Through our collaboration with the University of New Mexico we are developing a MagSense™ HER2+ Breast Cancer test as an alternative to SLNB as our first commercial product. Additional indications for breast cancer may follow.
Prostate cancer is the second most frequent form of cancer found in men with approximately 1 in 7 men being diagnosed with prostate cancer during their lifetime. Early prostate cancer is largely asymptomatic and blood-based PSA testing is not diagnostic. Only 25% of men with PSA elevated above the 4 mg/ml cutoff are positive for cancer. Digital Rectal Exams (DRE) often are inconclusive. Core needle biopsies are often recommended for men with elevated PSA and/or abnormal DRE with more than 1 million biopsies done in the U.S. alone. Unfortunately, there are a significant number of false negative results with the prostate core biopsy procedure. Since the biopsy procedure is both expensive and painful, replacing the biopsy with a simple in vivo test would be of significant benefit, reducing risk, cost, and pain for the patient.
We are collaborating with Weill Cornell Medical to develop a MagSense™ Prostate Cancer test.
Only about 20% of ovarian cancers are found at an early stage because ovarian cancer is largely asymptomatic. By the time an ovarian cancer is detected by ultrasound it is usually large in mass (100’s of millions of cells) and likely to have metastasized. Testing for CA 125 levels in blood has not proven to be as accurate or as effective at predicting ovarian cancer because other factors/conditions can contribute to elevated CA 125 in the blood. Clinical data suggest that detection of ovarian cancer at an earlier (more localized) stage leads to improved 5-year survival rates (90% for Stage II vs. 39% for Stage III patients).
We are currently working with the MD Anderson Cancer Center to research and develop a MagSense™ Ovarian Cancer test aimed to detect ovarian cancer years earlier than is achieved by today’s “watchful waiting” by ultrasound.
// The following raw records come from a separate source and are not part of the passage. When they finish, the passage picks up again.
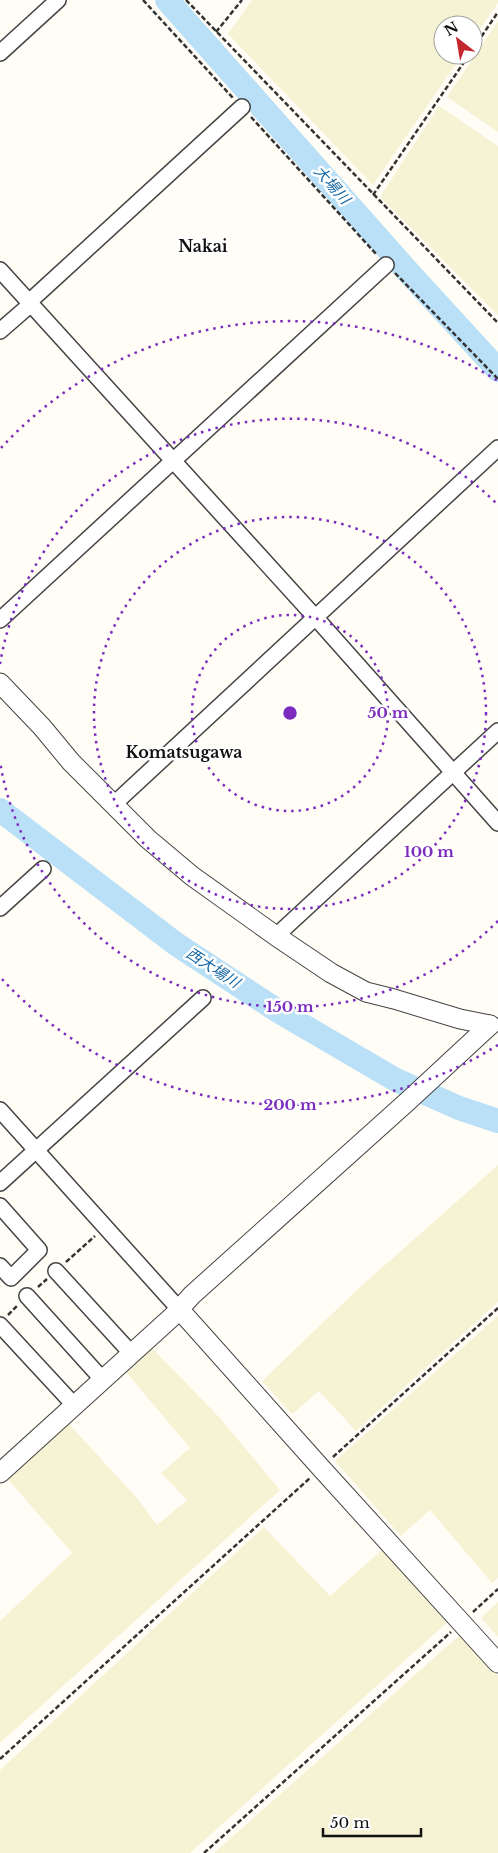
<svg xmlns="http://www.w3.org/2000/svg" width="498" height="1853" font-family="'Libre Baskerville','Noto Sans JP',serif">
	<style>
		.farmland { fill: #f6f3d4 }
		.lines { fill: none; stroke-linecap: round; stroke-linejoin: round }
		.river { stroke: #b9e0f7; stroke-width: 24 }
		.minor-casing { stroke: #444; stroke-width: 18 }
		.tertiary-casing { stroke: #444; stroke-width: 21 }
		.path { stroke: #333; stroke-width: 2.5; stroke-dasharray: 5 2.5; stroke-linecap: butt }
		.minor { stroke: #fff; stroke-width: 15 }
		.tertiary { stroke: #fff; stroke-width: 19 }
		.ring { fill: none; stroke: #7b2cbf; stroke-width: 2.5; stroke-dasharray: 2.5 5 }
		.labels { text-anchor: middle; stroke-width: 5; stroke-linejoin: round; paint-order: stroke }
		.water-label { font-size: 15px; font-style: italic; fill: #1768a6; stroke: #fff }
		.quarter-label { font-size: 16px; font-weight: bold; fill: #111; stroke: #fff }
		.centre { fill: #7b2cbf; stroke: #fff; stroke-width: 2.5 }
		.ring-label { font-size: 15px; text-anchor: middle; font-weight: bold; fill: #7b2cbf; stroke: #fff; stroke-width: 5; stroke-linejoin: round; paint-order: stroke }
	</style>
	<rect width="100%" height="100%" fill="#fffdf5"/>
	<g class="farmland">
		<polygon points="252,0 498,0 498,3 473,39 473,25 443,25 443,55 462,55 373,185 228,34"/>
		<polygon points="498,21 498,132 447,97"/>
		<polygon points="439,106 498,146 498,315 380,197"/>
		<polygon points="498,1165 498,1302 356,1431 319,1391 292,1414 262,1381 359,1288"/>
		<polygon points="498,1316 498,1578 492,1583 430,1510 401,1536 335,1461"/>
		<polygon points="151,1347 219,1417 280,1490 0,1743 0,1621 72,1553 7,1478 69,1424 137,1498 157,1525 187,1500 161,1473 190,1448 126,1372"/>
		<polygon points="264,1527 330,1596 384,1548 449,1621 190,1853 0,1853 0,1770"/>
		<polygon points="498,1602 498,1637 481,1618"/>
		<polygon points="461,1634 498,1676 498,1853 214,1853"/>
	</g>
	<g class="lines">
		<g class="river">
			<polyline points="167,0 410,274 498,370"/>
			<polyline points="0,810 176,944 278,1011 396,1080 459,1108 498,1121"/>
		</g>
		<g class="minor-casing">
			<g id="minor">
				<polyline points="0,53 58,0"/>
				<polyline points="0,270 316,618 498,823"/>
				<polyline points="29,302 242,107"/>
				<polyline points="0,331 31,304"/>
				<polyline points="0,620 386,265"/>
				<polyline points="113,805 498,448"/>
				<polyline points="0,908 43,869"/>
				<polyline points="276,936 498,731"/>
				<polyline points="0,1110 179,1309"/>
				<polyline points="0,1183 203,998"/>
				<polyline points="0,1206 39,1250 11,1278 0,1266"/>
				<polyline points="56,1271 131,1353"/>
				<polyline points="27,1296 102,1379"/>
				<polyline points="0,1325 74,1405"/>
			</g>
		</g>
		<g class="tertiary-casing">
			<g id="tertiary">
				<polyline points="0,683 42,727 71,762 148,839 192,876 276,936 331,973 366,992 394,999 460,1019 490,1025"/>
				<polyline points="179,1309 321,1468 498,1663"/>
				<polyline points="0,1473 173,1316 192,1295 408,1101 490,1025"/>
			</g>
		</g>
		<g class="path">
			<polyline points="143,0 233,98"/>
			<polyline points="186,0 498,323"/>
			<polyline points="216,32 242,0"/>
			<polyline points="473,49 498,12"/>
			<polyline points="251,117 377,255"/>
			<polyline points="373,195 469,55"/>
			<polyline points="395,273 498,379"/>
			<polyline points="66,1262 95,1236"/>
			<polyline points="38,1287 47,1279"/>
			<polyline points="8,1315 17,1306"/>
			<polyline points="333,1457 498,1308"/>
			<polyline points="473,1612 498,1589"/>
			<polyline points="0,1759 310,1478"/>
			<polyline points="204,1853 451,1632"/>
		</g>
		<use href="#minor" class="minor"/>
		<use href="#tertiary" class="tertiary"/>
	</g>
	<g class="ring">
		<circle cx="290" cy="713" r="98"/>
		<circle cx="290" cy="713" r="196"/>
		<path d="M498 921A294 294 0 0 1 0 762M0 664A294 294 0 0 1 498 505"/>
		<path d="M498 1045A392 392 0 0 1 1 978M1 448A392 392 0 0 1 498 381"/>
	</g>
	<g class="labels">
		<g class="water-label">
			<text transform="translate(332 185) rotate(48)" y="5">大場川</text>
			<text transform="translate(213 968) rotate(33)" y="5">西大場川</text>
		</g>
		<g class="quarter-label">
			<text x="203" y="252">Nakai</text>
			<text x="184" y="758">Komatsugawa</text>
		</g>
	</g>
	<circle cx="290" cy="713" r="8" class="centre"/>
	<g class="ring-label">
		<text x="388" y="718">50 m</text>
		<text x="429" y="857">100 m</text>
		<text x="290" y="1012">150 m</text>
		<text x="290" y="1110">200 m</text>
	</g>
	<g transform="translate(458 40) rotate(329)"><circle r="24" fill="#ffffff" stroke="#a0a0a0"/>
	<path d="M0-4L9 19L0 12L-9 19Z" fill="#c4262e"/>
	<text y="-8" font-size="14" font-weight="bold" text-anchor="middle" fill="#111111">N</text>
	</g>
	<path d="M323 1828v8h98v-8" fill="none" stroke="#111111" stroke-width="2.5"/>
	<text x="330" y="1828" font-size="15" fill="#111111" stroke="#ffffff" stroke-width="4" paint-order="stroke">50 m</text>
</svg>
In addition to use as an aid in the detection and evaluation of cancers, MagSense™ technology may be able to play a significant role in monitoring the effectiveness of cancer therapies. Once the nanoparticles have been delivered to the tumor for initial detection, a subject could be measured repeatedly over the initial course of treatment with little expectation of additional risk because subsequent measurements would require only low magnetic field strength exposures and no additional injections. A reduction of measured magnetic signal would indicate a reduction in tumor size and effective therapy. Unchanged tumor signal strength would indicate ineffective therapy and prompt consideration of different therapeutic approaches. Organizations seeking to evaluate the therapeutic potential of specific targeted therapies using MagSense™ technology are encouraged to contact us.
MagSense™ technology, and superparamagnetic relaxometry (SPMR) in general, are not limited to the detection of one type of cancer or only cancers. MagSense™ nanoparticles could be made using antibodies or ligands to target other types of diseased cells, such as those affected by neurodegenerative or cardiovascular diseases.